Mindful that his father’s love for him was predicated on the food that he, Esau, prepared, was Esau simply longing to be fed as well as to feed others? And what about Isaac? Why did he so desperately want to eat Esau’s meat before he died? Did the man who allowed his father to tie him to an altar like an animal hope at the end of his life for a dose of animal vitality? Did Isaac yearn to blot out the memory of being prepared by his father to be a burnt offering by eating barbecued meat prepared lovingly by his son?
And in a story in which three of the four characters are food providers, what does it mean that Isaac alone eats food but doesn’t feed?
For more questions and even some answers on this theme, Londoners may still have time to sign up for the first of what promises to be a wonderful series of monthly events around art and Torah, organized by my friend Joseph Hyman.
Others could order my book and read the excellent commentary on Toldot by Professor Jack Sasson.
Feeling Hungry in Jerusalem
Last week was the fourth annual Jerusalem Tolerance Week, timed to coincide with International Tolerance Day.
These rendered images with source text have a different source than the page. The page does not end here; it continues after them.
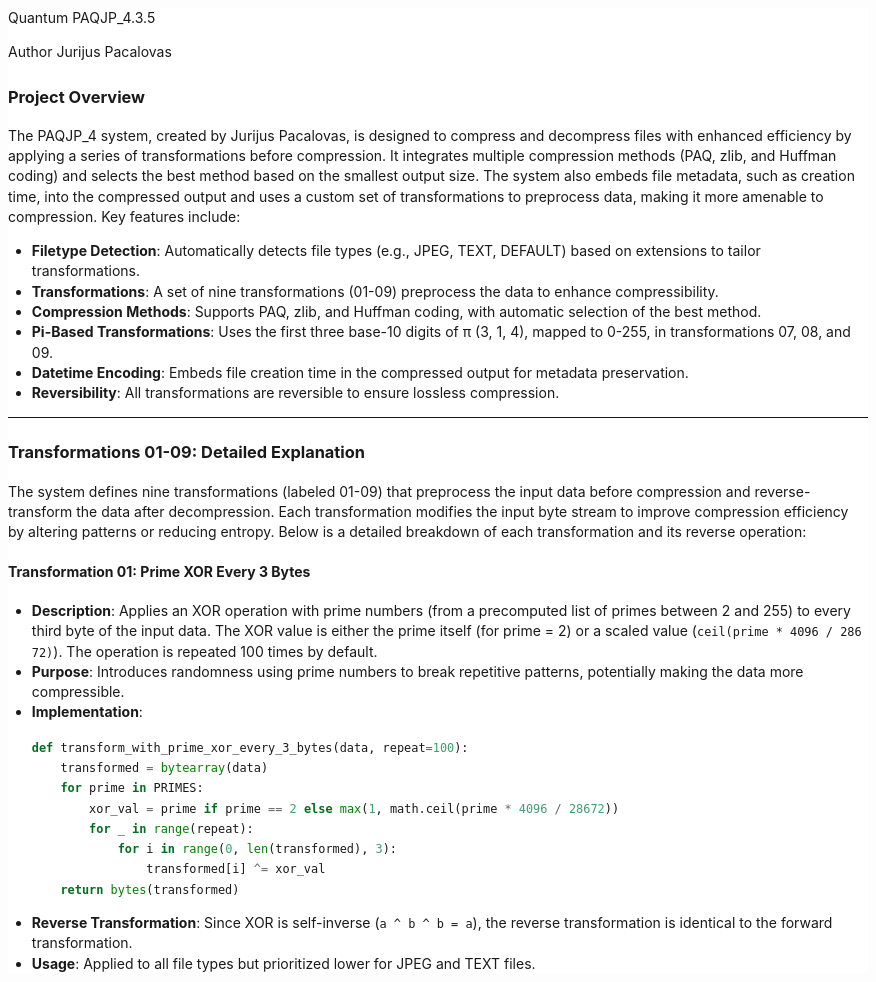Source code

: Quantum PAQJP_4.3.5

Author Jurijus Pacalovas

### **Project Overview**
The PAQJP_4 system, created by Jurijus Pacalovas, is designed to compress and decompress files with enhanced efficiency by applying a series of transformations before compression. It integrates multiple compression methods (PAQ, zlib, and Huffman coding) and selects the best method based on the smallest output size. The system also embeds file metadata, such as creation time, into the compressed output and uses a custom set of transformations to preprocess data, making it more amenable to compression. Key features include:

- **Filetype Detection**: Automatically detects file types (e.g., JPEG, TEXT, DEFAULT) based on extensions to tailor transformations.
- **Transformations**: A set of nine transformations (01-09) preprocess the data to enhance compressibility.
- **Compression Methods**: Supports PAQ, zlib, and Huffman coding, with automatic selection of the best method.
- **Pi-Based Transformations**: Uses the first three base-10 digits of π (3, 1, 4), mapped to 0-255, in transformations 07, 08, and 09.
- **Datetime Encoding**: Embeds file creation time in the compressed output for metadata preservation.
- **Reversibility**: All transformations are reversible to ensure lossless compression.

---

### **Transformations 01-09: Detailed Explanation**
The system defines nine transformations (labeled 01-09) that preprocess the input data before compression and reverse-transform the data after decompression. Each transformation modifies the input byte stream to improve compression efficiency by altering patterns or reducing entropy. Below is a detailed breakdown of each transformation and its reverse operation:

#### **Transformation 01: Prime XOR Every 3 Bytes**
- **Description**: Applies an XOR operation with prime numbers (from a precomputed list of primes between 2 and 255) to every third byte of the input data. The XOR value is either the prime itself (for prime = 2) or a scaled value (`ceil(prime * 4096 / 28672)`). The operation is repeated 100 times by default.
- **Purpose**: Introduces randomness using prime numbers to break repetitive patterns, potentially making the data more compressible.
- **Implementation**:
  ```python
  def transform_with_prime_xor_every_3_bytes(data, repeat=100):
      transformed = bytearray(data)
      for prime in PRIMES:
          xor_val = prime if prime == 2 else max(1, math.ceil(prime * 4096 / 28672))
          for _ in range(repeat):
              for i in range(0, len(transformed), 3):
                  transformed[i] ^= xor_val
      return bytes(transformed)
  ```
- **Reverse Transformation**: Since XOR is self-inverse (`a ^ b ^ b = a`), the reverse transformation is identical to the forward transformation.
- **Usage**: Applied to all file types but prioritized lower for JPEG and TEXT files.
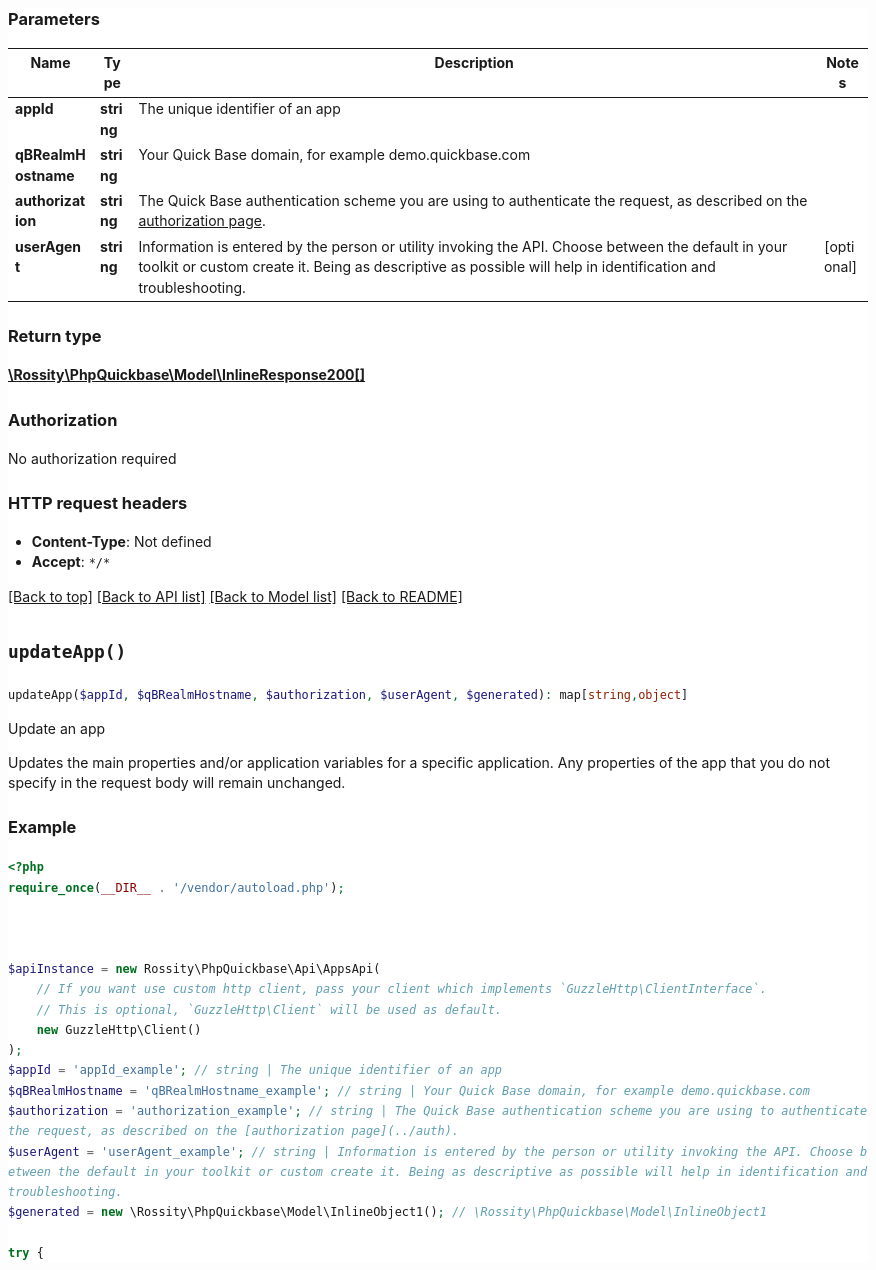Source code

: ### Parameters

Name | Type | Description  | Notes
------------- | ------------- | ------------- | -------------
 **appId** | **string**| The unique identifier of an app |
 **qBRealmHostname** | **string**| Your Quick Base domain, for example demo.quickbase.com |
 **authorization** | **string**| The Quick Base authentication scheme you are using to authenticate the request, as described on the [authorization page](../auth). |
 **userAgent** | **string**| Information is entered by the person or utility invoking the API. Choose between the default in your toolkit or custom create it. Being as descriptive as possible will help in identification and troubleshooting. | [optional]

### Return type

[**\Rossity\PhpQuickbase\Model\InlineResponse200[]**](../Model/InlineResponse200.md)

### Authorization

No authorization required

### HTTP request headers

- **Content-Type**: Not defined
- **Accept**: `*/*`

[[Back to top]](#) [[Back to API list]](../../README.md#endpoints)
[[Back to Model list]](../../README.md#models)
[[Back to README]](../../README.md)

## `updateApp()`

```php
updateApp($appId, $qBRealmHostname, $authorization, $userAgent, $generated): map[string,object]
```

Update an app

Updates the main properties and/or application variables for a specific application. Any properties of the app that you do not specify in the request body will remain unchanged.

### Example

```php
<?php
require_once(__DIR__ . '/vendor/autoload.php');



$apiInstance = new Rossity\PhpQuickbase\Api\AppsApi(
    // If you want use custom http client, pass your client which implements `GuzzleHttp\ClientInterface`.
    // This is optional, `GuzzleHttp\Client` will be used as default.
    new GuzzleHttp\Client()
);
$appId = 'appId_example'; // string | The unique identifier of an app
$qBRealmHostname = 'qBRealmHostname_example'; // string | Your Quick Base domain, for example demo.quickbase.com
$authorization = 'authorization_example'; // string | The Quick Base authentication scheme you are using to authenticate the request, as described on the [authorization page](../auth).
$userAgent = 'userAgent_example'; // string | Information is entered by the person or utility invoking the API. Choose between the default in your toolkit or custom create it. Being as descriptive as possible will help in identification and troubleshooting.
$generated = new \Rossity\PhpQuickbase\Model\InlineObject1(); // \Rossity\PhpQuickbase\Model\InlineObject1

try {
```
Not surprisingly, many of the events organized by institutions and individuals in partnership with the Jerusalem Inter-Cultural Center (JICC) revolved around food.
Most of the food-related activities involved participating restaurants, but one of them took place in our apartment. Our event was called Kosher Palestinian Home Cooking. We invited Magda, a wonderful cook who also cleans for our friends Naomi and Jonathan, to prepare a range of traditional Palestinian dishes that kosher-keeping Jews could eat. Magda bought all the products at Rami Levy, a supermarket where all the products are kosher, and prepared the food in Naomi and Jonathan’s kosher kitchen in pots that belonged to them or were purchased specially.
Through the JICC’s Tolerance Week advertising, mainly on social media, we invited anyone who, because of dietary restrictions or mere lack of opportunity, could not enjoy Palestinian home cooking, to come to our apartment and make up for lost time. We promised wonderful food, an opportunity to meet the cook and to hear about her life and the role of food within it, and live music!
Ahead of the event, a few people asked me if I was worried that people would simply come to eat free food and leave. I wasn’t worried, and as it turned out, I didn’t need to be. As these photos attest, the 60 plus people who came to our apartment last Thursday night, most of whom we didn’t know and didn’t know each other, certainly had an appetite for Magda’s amazing food, but they were hungry for a lot more.
This post is dedicated to Jack Sasson, whose oldest brother passed away this week. May his memory be for a blessing.